The global flu pandemic has blown away many of the routines that anchor us to the present. Among the most unsettling for me is not being able to shop and create a regular meal.  We came back from Europe as the crisis surged to face two weeks shut in from the rest of the world.  Back to our house, but a house whose cupboards we had virtuously cleared for our series of tenants, who themselves had thoughtfully emptied them, the last one only the day before.  What remains is a shaggy collection of spices, beans, rice and assorted condiments that form a sedimentary record of epochs not easily identifiable without carbon dating. 

Fortunately, there are two meals that can be made with anything or nothing at all – and I made them right away. 

The first morning I made cornbread.  I thought about it on the plane, went to bed imagining the taste, and lay planning it when I woke up too early and could not sleep.  Ingredients: polenta from a dusty jar, flour, baking soda (there were three boxes), remains of a tub of lemon yogurt, 2 eggs and a slug of maple syrup (from our last occupant who loves Canada and all things sweet). I heated the cast-iron skillet in the oven.  It smelled faintly of curry, which made me smile and think of the friends who had used it.  Melted a tiny stub of butter in the pan and stirred the whole thing together.  Twenty minutes later we were eating it warm.  Crunchy bite outside and just-soft inside, mellow corn flavor and a savoury hint of browned butter.
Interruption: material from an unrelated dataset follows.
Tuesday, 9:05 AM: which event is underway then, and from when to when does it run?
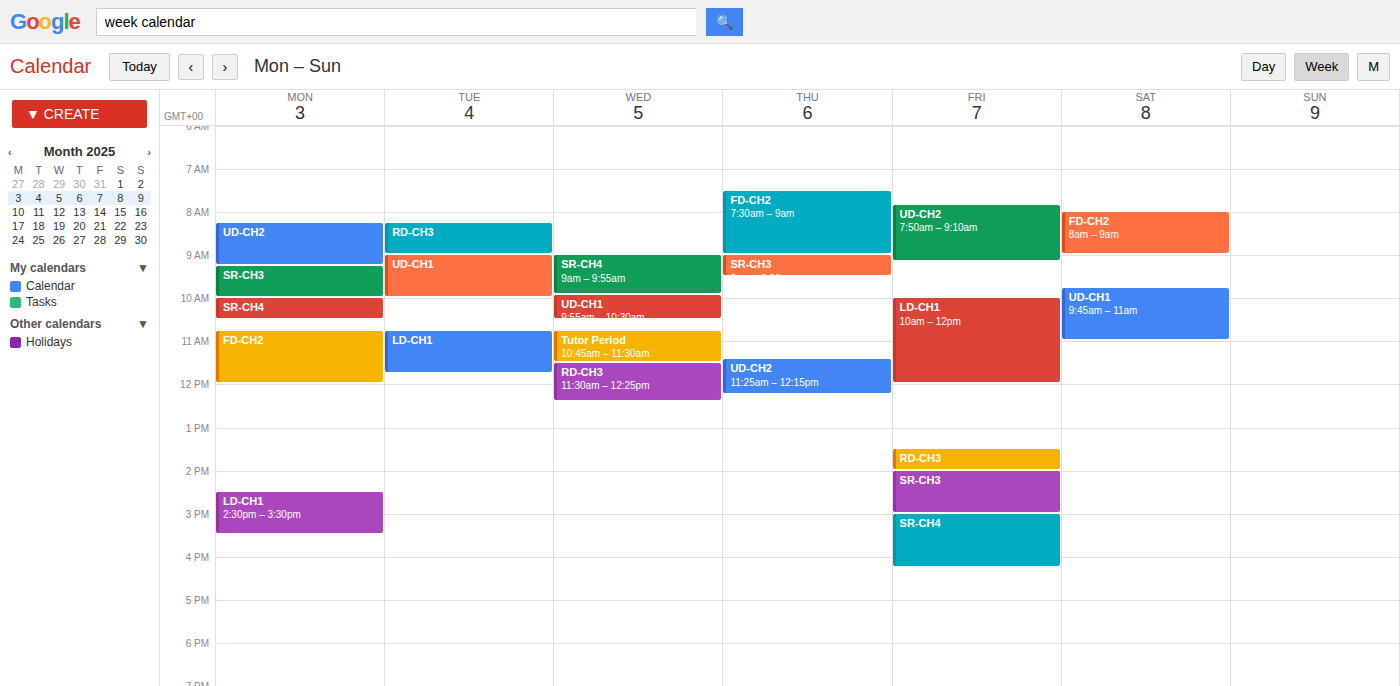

Corn bread, of course, is an American classic, with variations up and down the East Coast and across the South.  It can range from a thin, gritty wedge accompanying barbeque or greens to a fluffy pouf with strawberry jam.  It is the first thing I made for my husband when we were newly together, and I have made it so many times that there isn’t a recipe or even proportions, just a feel.  No doubt this is part of its appeal; it is the go-to-ground food par excellence. You know you can always make corn bread no matter how little you have on hand, or how dire the situation.

That night I made soup.  Lentil soup with onions, garlic, long-frozen chorizo, some soft carrots and a few leaves of wilting kale.  I once dreamed of making stone soup – like the Yiddish tale – but with only the stones for ingredients, and I remember the pleasurable surprise of its taste.  All real soup is a lot like stone soup, it starts with nothing and by adding bits and pieces, you arrive at the whole. We ate ours from chipped Portuguese bowls and drank a bottle of wine we didn’t remember buying.  We ate more cornbread, breathed in some contentment, and tried to breathe out worry for family and friends who were not yet, as we were so lucky to be, home.